Excess Concessional Contributions – Part 4 (the strategy)
In Part 3 we investigated the maths behind excess concessional contributions tax. Bill’s example showed that, after undergoing this somewhat convoluted exercise culminating in a release of 85% of the excess contributions, he hasn’t achieved any advantage so why is this action being considered by some as a deliberate SMSF strategy?
If the 15% contribution tax could be reduced that would help. Excess franking credits in the fund would reduce the tax but those credits would be returned as tax refunds in any case so that’s irrelevant. Prepayment of expenses or investing in tax effective investments are also irrelevant as these could have occurred in any case.
It might be said that this is a mechanism to move more contributions into the superannuation environment by electing to leave them in the fund, but this could have been achieved by making non-concessional contributions.
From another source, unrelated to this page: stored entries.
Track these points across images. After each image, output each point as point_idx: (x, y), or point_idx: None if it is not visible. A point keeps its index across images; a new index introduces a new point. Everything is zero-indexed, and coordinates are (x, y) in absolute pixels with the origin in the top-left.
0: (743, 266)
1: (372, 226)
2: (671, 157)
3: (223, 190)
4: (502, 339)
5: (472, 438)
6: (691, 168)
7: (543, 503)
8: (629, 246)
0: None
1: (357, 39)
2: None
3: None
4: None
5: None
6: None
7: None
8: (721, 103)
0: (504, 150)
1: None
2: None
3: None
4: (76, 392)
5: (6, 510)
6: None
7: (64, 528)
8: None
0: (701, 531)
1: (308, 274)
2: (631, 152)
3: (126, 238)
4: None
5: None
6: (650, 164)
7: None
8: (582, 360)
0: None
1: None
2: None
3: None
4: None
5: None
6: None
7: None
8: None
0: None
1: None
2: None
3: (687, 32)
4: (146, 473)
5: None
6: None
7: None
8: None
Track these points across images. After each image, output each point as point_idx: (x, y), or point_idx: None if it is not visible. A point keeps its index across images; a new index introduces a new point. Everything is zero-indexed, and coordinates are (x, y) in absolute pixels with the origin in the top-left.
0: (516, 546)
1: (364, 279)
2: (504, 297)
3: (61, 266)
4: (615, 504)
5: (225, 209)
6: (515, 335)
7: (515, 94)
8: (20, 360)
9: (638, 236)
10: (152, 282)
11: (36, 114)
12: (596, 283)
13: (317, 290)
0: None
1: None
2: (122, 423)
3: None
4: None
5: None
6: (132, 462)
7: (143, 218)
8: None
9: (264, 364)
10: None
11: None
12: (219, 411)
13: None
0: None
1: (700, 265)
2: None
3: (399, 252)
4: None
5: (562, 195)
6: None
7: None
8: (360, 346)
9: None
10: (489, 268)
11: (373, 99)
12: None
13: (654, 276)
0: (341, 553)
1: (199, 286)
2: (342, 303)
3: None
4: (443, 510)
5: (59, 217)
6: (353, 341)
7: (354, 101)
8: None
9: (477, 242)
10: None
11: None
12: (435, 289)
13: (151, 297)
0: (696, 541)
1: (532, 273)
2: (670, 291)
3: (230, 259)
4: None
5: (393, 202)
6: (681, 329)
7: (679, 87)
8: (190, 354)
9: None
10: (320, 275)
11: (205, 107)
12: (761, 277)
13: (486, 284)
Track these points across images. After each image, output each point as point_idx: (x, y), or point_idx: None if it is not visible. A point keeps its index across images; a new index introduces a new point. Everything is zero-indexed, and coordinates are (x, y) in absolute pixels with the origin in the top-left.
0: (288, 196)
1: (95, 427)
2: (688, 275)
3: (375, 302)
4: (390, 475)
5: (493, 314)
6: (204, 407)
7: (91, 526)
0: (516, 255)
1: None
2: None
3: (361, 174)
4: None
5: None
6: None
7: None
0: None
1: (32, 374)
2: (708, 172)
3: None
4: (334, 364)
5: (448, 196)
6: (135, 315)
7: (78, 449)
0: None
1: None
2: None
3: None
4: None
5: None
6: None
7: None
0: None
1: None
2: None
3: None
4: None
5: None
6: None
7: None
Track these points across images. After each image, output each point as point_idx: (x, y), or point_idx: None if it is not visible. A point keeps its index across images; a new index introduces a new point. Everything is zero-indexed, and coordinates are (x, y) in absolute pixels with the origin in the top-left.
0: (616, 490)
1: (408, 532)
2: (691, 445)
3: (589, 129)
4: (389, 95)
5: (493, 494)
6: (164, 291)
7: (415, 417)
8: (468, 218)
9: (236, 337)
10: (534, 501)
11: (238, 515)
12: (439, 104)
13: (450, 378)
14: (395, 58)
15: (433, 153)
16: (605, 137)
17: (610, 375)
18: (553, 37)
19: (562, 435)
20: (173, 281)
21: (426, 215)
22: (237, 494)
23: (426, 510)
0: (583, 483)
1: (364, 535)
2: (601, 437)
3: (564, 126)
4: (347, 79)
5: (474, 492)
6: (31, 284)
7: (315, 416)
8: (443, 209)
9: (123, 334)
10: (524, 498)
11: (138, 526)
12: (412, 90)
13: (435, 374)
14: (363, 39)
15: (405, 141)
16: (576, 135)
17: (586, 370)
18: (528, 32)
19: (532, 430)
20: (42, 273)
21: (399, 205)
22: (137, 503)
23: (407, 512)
Further, if the non-concessional cap had already been fully used, failing to withdraw 85% of the excess concessional contribution would invoke the top marginal rate of tax on the excess which would be calamitous.
The only possible advantage is one of timing.
From a personal tax perspective it might be thought that, as Bill’s excess contribution is not assessed until later, he could move the assessment into a future financial year of lower income however this won’t happen as the assessment is always applied to the year of the contribution.
From a superannuation perspective, if Bill had made the excess contribution on July 1st his SMSF would not have to pay the 15% contribution tax until the fund assessment which could possibly be delayed some 22 months to the May lodgement date. This would delay the release of the excess contribution so enabling the fund to invest the additional $100k for, maybe, close to 2 years. The 3.91% charge is not applied to the excess contribution. It is only applied to the amount of additional tax so an argument could be made that the fund returns could be enhanced by its temporary possession of an extra $100k. The problem is that we would only know if this has been advantageous in hindsight. A period of negative investment returns would result in the fund balance retreating as the amounts that must be withdrawn are fixed.
Even if the investment result was positive this would be reduced by the cost of advice, implementation and administration. In addition, the ATO are sensitive to deliberate schemes to circumvent the contribution rules so the fund would be exposed to ATO scrutiny which could result in enforcement action – especially if this process is repeated a second time.
The obvious conclusion is that deliberately making excess concessional contributions is a high-risk strategy of indeterminate result. I certainly wouldn’t do it in my fund.